• EXERCISE OBJECTIVE: What lines of the listing below contain the word "coordinate"? Copy each of them out.

• MATERIAL SUPPLIED:
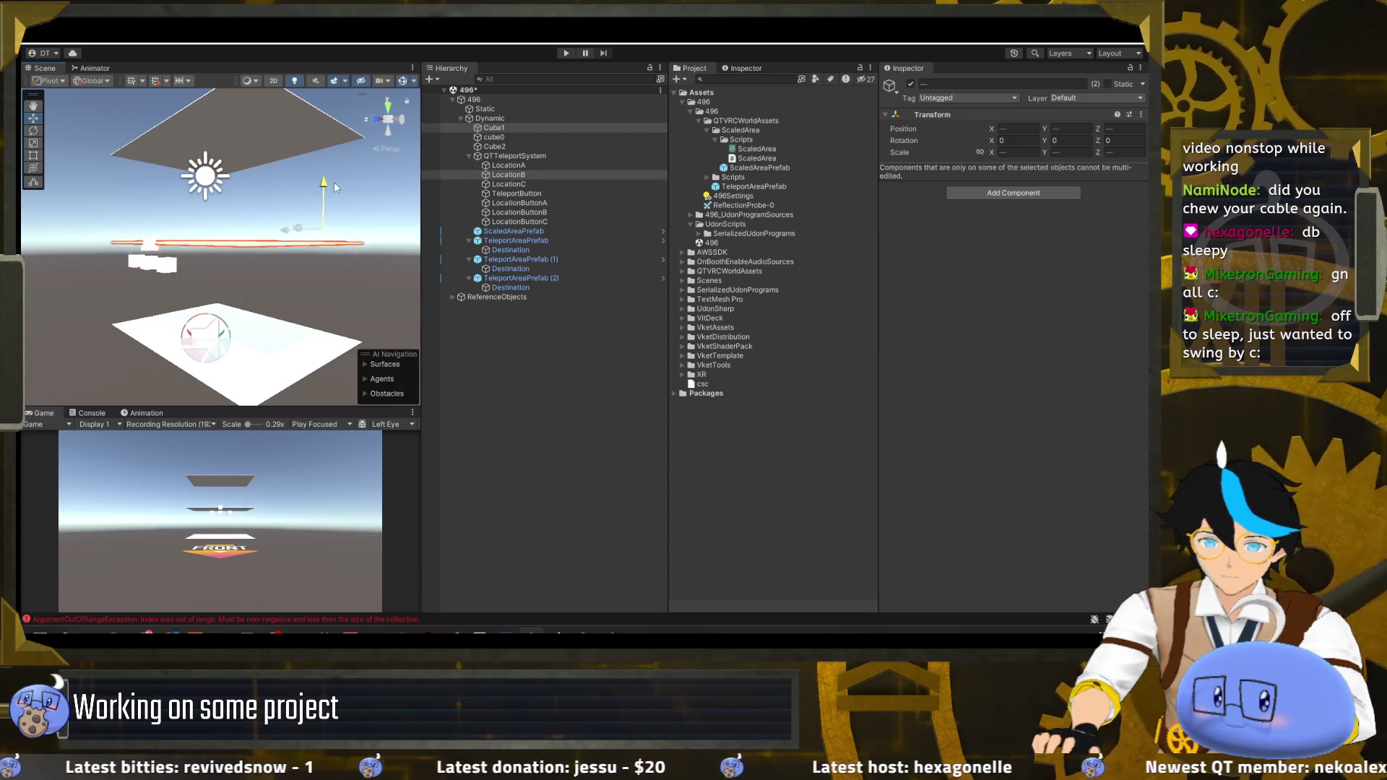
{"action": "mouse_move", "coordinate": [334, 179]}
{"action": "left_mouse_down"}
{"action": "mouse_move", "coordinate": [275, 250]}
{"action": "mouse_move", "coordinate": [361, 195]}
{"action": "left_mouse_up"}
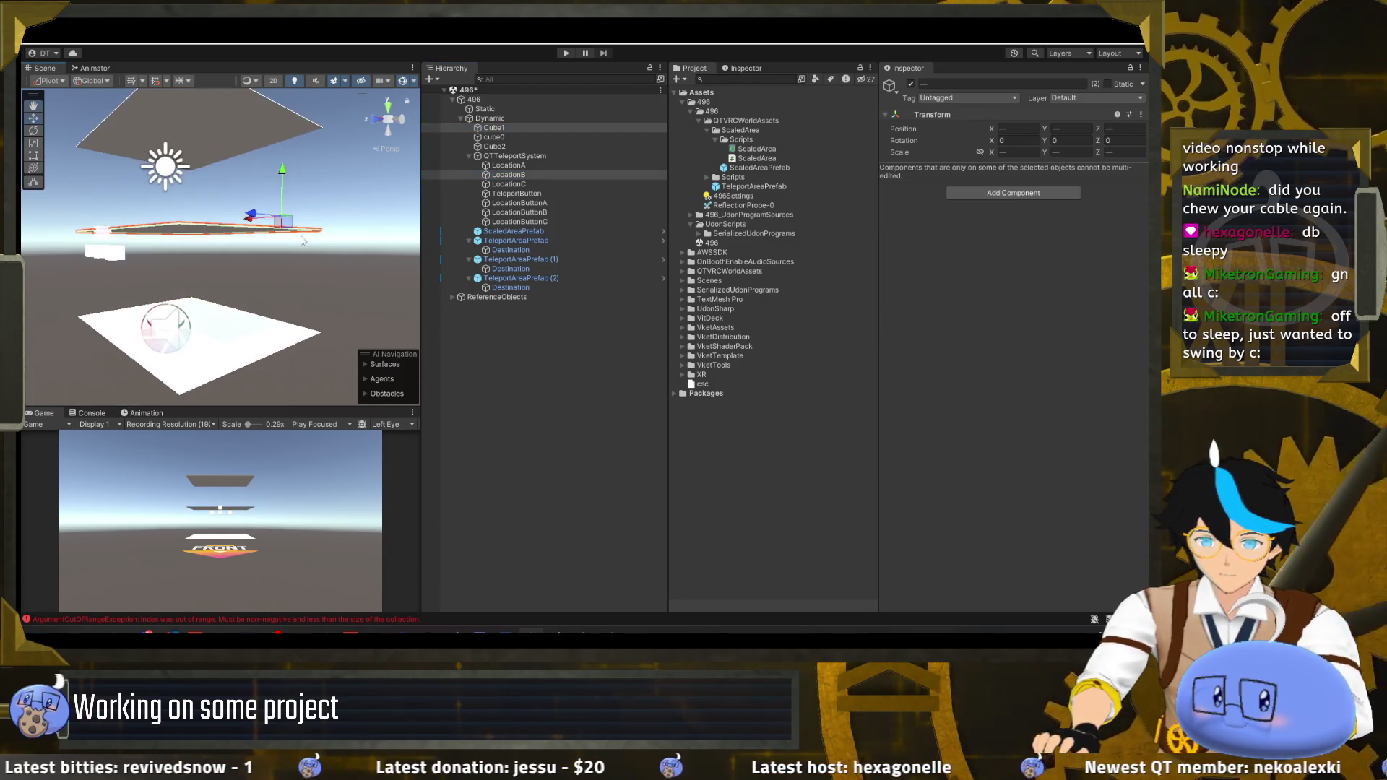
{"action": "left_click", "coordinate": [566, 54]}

• RESULT OF THE EXERCISE:
{"action": "mouse_move", "coordinate": [334, 179]}
{"action": "mouse_move", "coordinate": [275, 250]}
{"action": "mouse_move", "coordinate": [361, 195]}
{"action": "left_click", "coordinate": [566, 54]}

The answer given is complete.